Activities of acetylcholinesterase, choline acetyltransferase, and catecholamine production in the spinal cord of the axolotl Ambystoma mexicanum during forelimb regeneration.

Amputation of an axolotl limb causes severance of the brachial nerves, followed by their regeneration into a blastema. It is known that these nerves provide a neurotrophic factor to blastemal cells. To approach the problem of the response of spinal cord nerve centers to forelimb amputation, we have studied biosynthetic activities in the nerve centers involved in axonal injury during limb regeneration. We report that the acetylcholinesterase (AChE) activity in the spinal cord is elevated 2 days (+69%) and 7 days (+28%) after limb amputation compared with levels in unamputated control animals, but is not significantly elevated at 3 h or 15 days. The percentages of slow (3.6S and 6.0S) and fast (18S) sedimenting forms of AChE progressively decrease 2 and 7 days after amputation, while those of intermediate sedimenting forms (10.5S and 14.0S) increase. Fifteen days after amputation, lower molecular weight forms return to the control level, but the heavy molecular weight form of AChE is absent as at 7 days; consequently intermediate molecular weight forms are in a greater proportion than the other two forms. Choline acetyltransferase activity was measured only 2 days after amputation (when AChE was at its highest level).

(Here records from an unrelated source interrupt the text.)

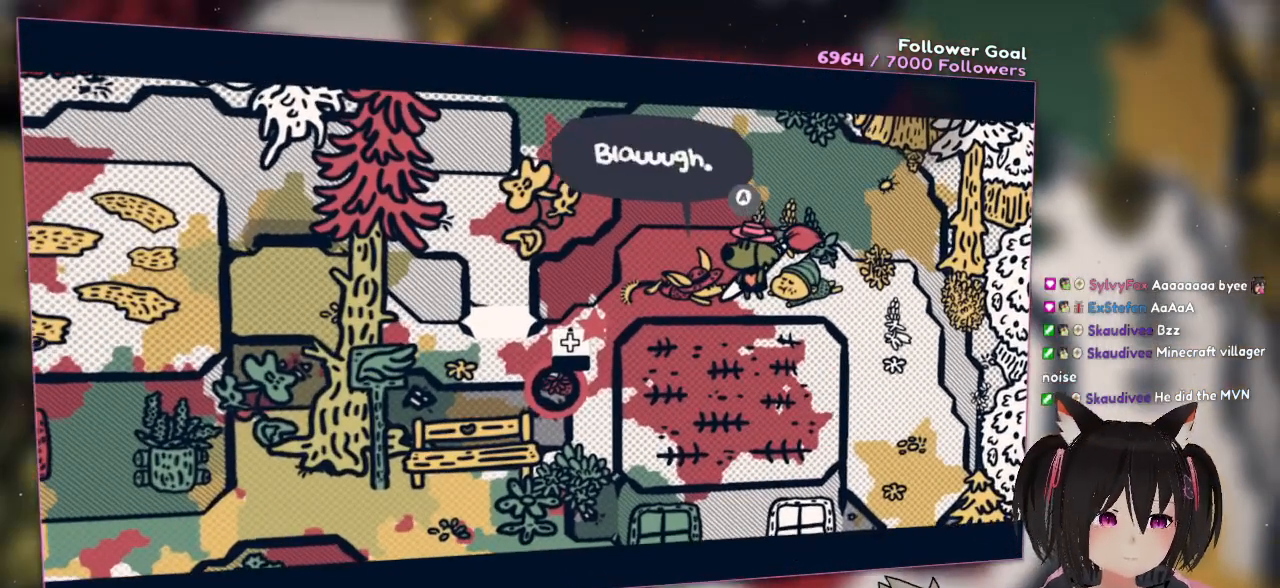
{"buttons": [], "left_stick": "center", "right_stick": "center", "events": []}
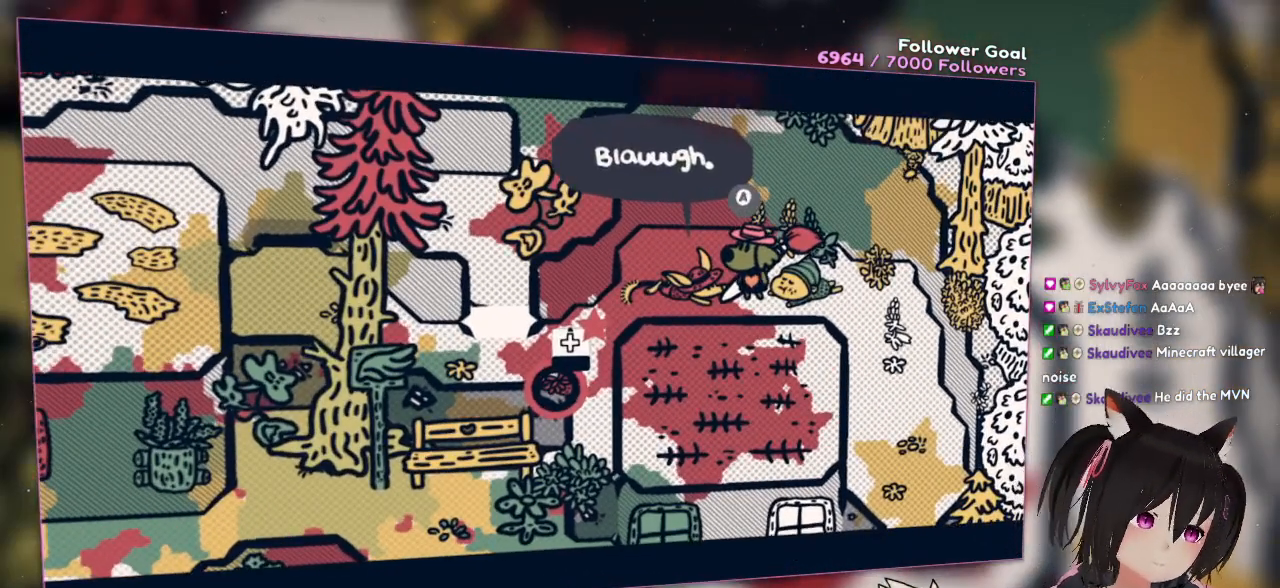
{"buttons": [], "left_stick": "center", "right_stick": "center", "events": []}
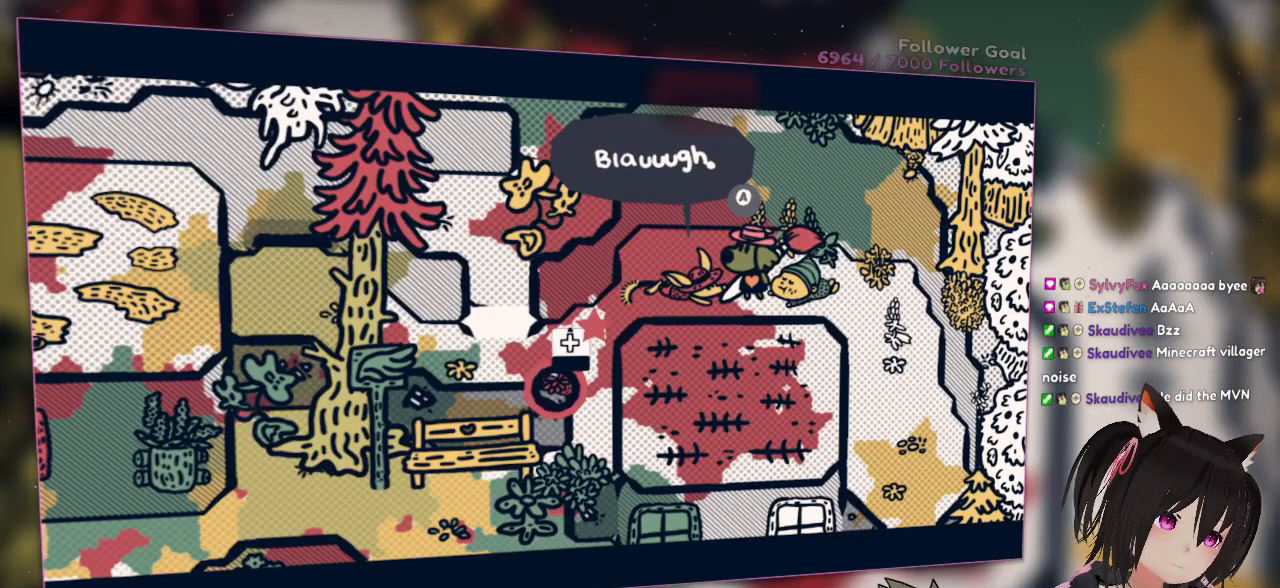
{"buttons": [], "left_stick": "center", "right_stick": "center", "events": []}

It increases by about 34% with regard to the controls. Adrenaline is higher than controls 2 days after amputation, while noradrenaline is not significantly modified. The metabolic changes observed in the spinal cord during limb regeneration probably are the result of a general reaction to the stress of amputation (transection of brachial nerves) and regeneration of nerve fibers, since similar metabolic activities were observed after a simple denervation of the two unamputated forelimbs.